Beethoven by Laura Tunbridge

Beethoven by Laura Tunbridge

Author:Laura Tunbridge [Tunbridge, Laura]
Language: eng
Format: epub
ISBN: 9780241987452
Publisher: Penguin Books Ltd
Published: 2020-05-15T00:00:00+00:00


6. Liberty: Fidelio, op. 72 (1814)

In celebration of the allied armies’ very recent victory over Napoleon in France, on 11 April 1814 there was a performance at Vienna’s Kärtnertortheater of Die gute Nachricht (The Good News). Bruno, a local landlord, has promised his daughter Hannchen’s hand in marriage to whoever brings the longed-for news that Paris has fallen. Fortunately for Hannchen, her beloved Robert beats his rival by using her father’s white dove to deliver the message to the villagers, who break into song: ‘Germania! Germania!’

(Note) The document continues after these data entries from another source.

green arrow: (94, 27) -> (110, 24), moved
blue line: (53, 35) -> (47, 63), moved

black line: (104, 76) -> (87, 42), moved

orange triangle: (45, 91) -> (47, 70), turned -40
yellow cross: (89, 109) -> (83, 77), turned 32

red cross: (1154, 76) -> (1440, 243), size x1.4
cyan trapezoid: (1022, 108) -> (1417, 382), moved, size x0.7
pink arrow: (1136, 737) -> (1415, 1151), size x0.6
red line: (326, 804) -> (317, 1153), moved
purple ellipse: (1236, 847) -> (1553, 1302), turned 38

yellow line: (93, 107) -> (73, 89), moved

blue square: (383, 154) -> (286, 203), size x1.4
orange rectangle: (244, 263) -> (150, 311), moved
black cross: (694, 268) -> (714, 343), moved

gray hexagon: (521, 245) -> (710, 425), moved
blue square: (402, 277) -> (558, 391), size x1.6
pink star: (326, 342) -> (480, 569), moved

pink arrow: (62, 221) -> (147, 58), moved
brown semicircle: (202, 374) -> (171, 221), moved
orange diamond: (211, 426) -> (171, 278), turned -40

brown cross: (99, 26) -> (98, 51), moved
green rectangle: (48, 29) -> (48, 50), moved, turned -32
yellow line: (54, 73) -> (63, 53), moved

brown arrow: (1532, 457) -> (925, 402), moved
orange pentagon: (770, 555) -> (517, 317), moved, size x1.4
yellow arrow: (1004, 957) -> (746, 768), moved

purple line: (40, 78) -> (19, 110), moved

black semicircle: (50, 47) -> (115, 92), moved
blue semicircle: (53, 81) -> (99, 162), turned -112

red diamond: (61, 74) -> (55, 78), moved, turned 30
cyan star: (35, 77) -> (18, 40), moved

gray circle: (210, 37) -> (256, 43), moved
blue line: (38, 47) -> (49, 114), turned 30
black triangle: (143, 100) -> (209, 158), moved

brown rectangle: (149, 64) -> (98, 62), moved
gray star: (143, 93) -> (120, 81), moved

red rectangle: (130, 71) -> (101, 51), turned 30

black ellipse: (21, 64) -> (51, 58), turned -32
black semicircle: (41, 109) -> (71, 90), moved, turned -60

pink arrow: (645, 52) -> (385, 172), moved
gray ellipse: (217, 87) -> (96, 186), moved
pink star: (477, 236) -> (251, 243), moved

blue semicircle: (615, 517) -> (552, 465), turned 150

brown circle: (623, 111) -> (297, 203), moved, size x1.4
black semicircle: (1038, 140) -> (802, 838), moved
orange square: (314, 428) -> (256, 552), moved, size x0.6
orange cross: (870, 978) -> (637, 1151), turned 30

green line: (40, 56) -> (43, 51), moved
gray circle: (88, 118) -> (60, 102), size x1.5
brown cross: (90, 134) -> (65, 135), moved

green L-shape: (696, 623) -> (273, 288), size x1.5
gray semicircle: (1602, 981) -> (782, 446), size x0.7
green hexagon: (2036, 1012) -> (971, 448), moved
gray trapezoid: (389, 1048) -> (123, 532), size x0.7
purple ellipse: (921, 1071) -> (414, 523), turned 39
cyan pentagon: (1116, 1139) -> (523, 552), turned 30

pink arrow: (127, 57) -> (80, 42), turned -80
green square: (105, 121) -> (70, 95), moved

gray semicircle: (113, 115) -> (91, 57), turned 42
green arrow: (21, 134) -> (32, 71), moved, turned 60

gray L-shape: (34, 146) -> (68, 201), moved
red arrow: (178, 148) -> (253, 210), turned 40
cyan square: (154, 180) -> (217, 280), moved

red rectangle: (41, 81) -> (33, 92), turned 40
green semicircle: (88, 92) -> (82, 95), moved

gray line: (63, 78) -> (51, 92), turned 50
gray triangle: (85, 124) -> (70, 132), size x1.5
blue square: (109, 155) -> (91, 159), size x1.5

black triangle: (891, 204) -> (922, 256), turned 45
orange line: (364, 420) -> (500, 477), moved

Die gute Nachricht had been hastily devised by playwright Georg Friedrich Treitschke. It is a Singspiel, a type of German opera with spoken dialogue, and, appropriately, was a display of Viennese musical talents, with arrangements of numbers by Johann Nepomuk Hummel, Joseph Weigl, Adalbert Gyrowetz, Friedrich August Kanne, and some re-purposed Mozart. The concluding chorus was newly composed by Beethoven.1 Amid its celebration of German virtues, Treitschke’s five verses for ‘Germania!’ namecheck the newly victorious allied leaders: Russia’s Czar Alexander, Friedrich Wilhelm of Prussia and, finally, the Austrian emperor, Franz. The music’s popularity is apparent in the decision to publish it immediately in piano arrangement, and the rousing chorus was successful enough to be used in performances of Treitschke’s next production, Die Ehrenpforten (The Gates of Glory), given in honour of the emperor’s name day. (This was a Catholic tradition by which children would be named according to the calendar of saints’ feasts, which was extended to certain names being celebrated on certain dates. In an era when birth dates could be uncertain – as was the case with Beethoven – name days were reliable party prompts.) On sending a copy of the piano version of the chorus to Archduke Rudolph, Beethoven made the grand claim that ‘the song “Germania!” belongs to the whole world’.2

As well it might have seemed. Napoleon had finally been forced to abdicate and was exiled to the island of Elba. Statesmen and royalty arrived in Vienna in the autumn of 1814 at the invitation of Emperor Franz. As diplomats negotiated the future of Europe, lavish entertainments were put on for visitors. Sixteen thousand candles illuminated the opening ball at the Imperial Riding School (see fig. 6.1). The next night Austria’s Chancellor, Klemens Metternich, hosted a ball for visiting sovereigns. Troops welcomed them to strains of military music and a short play was performed in a copse arranged as an amphitheatre. They were then taken through a reconstructed Russian village, complete with cheering peasants. At the end of a ballet danced on a flower-strewn lawn, bouquets were laid at the feet of the royals, accompanied by songs of joy and devotion. Military drills were the final display before the guests entered a newly erected ballroom, decorated with garlands of flowers. After fireworks, the ball began, and supper was served to 150 of the most distinguished guests on a silver service said to be worthy of a king. The following morning, they went hunting – shooting more than one hundred wild boar – and then moved on to a nearby castle and yet another ball.